CHALLENGE 1 — From the passage on Abby Morrell's voyage, reproduce word for word the portion starting at "We hear about" and ending at "for such phenomena.".
CHALLENGE 2 — In the passage on Abby Morrell's voyage, which ceremony is described as taking place when the Antarctic reaches the equator?
-------- PROVIDED TEXT
We hear about maritime customs and superstitions: as the Antarctic reaches the equator she tells us about the ‘crossing the line’ ceremony, where ‘Neptune’ boards the ship, an event which she describes with amused tolerance; she also presents us with the moving spectacle of burial at sea. Other more irrational superstitions such as the legend of the Flying Dutchman she dissects with scientific precision, keen to detail rational explanations for such phenomena.
That this voyage was full of potential danger and one from which a number of sailors did not return alive is made clear, although Abby Morrell’s matter-of-fact narrative tone does not sensationalise or exaggerate the perils. She was taken ill with an ‘intermittent fever’, which then spread to many of the crew, until ‘in five or six days, one half were prostrate’, and her husband was left trying to run the ship short-handed, not sleeping ‘two hours out of twenty-four.’ After two crew members died, Mrs Morrell began to think this would be her own fate, feeling horror at the thought that she herself might suffer the fate of being consigned to the waters of the oceans for an eternity.
----------------
-------- MATERIAL PROVIDED
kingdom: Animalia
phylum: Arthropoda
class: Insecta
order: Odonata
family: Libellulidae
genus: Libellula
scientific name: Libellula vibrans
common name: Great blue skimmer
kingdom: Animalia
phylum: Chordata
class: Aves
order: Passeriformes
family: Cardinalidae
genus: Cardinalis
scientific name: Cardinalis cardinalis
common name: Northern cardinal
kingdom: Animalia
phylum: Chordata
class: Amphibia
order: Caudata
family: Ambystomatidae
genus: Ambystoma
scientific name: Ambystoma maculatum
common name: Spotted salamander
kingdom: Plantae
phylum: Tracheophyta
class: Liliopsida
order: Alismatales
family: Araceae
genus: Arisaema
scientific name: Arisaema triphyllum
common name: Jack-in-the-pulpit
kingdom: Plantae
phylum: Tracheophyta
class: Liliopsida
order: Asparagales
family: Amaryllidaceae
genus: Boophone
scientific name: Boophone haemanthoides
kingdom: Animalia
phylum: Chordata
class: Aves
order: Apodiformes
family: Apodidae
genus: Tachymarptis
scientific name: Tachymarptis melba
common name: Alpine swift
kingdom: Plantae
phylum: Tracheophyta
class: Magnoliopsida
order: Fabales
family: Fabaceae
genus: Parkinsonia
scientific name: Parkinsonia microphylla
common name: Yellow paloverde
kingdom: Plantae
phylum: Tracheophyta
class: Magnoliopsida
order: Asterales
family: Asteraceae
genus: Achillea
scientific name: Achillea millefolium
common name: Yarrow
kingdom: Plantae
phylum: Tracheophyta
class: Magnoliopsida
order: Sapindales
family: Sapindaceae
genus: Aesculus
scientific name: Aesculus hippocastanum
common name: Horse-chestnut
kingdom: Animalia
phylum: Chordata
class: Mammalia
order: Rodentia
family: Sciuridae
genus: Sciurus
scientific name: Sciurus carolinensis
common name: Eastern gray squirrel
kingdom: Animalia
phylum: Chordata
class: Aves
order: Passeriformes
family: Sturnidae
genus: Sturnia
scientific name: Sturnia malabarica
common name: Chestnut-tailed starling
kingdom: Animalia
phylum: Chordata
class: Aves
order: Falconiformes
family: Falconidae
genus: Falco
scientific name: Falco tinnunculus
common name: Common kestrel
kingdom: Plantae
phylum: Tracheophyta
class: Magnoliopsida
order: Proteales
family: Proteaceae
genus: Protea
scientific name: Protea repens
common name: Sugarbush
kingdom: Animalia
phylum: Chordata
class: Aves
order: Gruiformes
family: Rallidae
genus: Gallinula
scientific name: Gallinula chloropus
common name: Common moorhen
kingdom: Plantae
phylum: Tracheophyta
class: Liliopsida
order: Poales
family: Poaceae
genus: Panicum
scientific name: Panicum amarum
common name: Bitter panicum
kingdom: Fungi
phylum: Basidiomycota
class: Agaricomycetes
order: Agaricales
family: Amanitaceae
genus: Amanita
----------------
TASK SOLUTION 1 —
We hear about maritime customs and superstitions: as the Antarctic reaches the equator she tells us about the ‘crossing the line’ ceremony, where ‘Neptune’ boards the ship, an event which she describes with amused tolerance; she also presents us with the moving spectacle of burial at sea. Other more irrational superstitions such as the legend of the Flying Dutchman she dissects with scientific precision, keen to detail rational explanations for such phenomena.

TASK SOLUTION 2 — The "crossing the line" ceremony, in which "Neptune" boards the ship.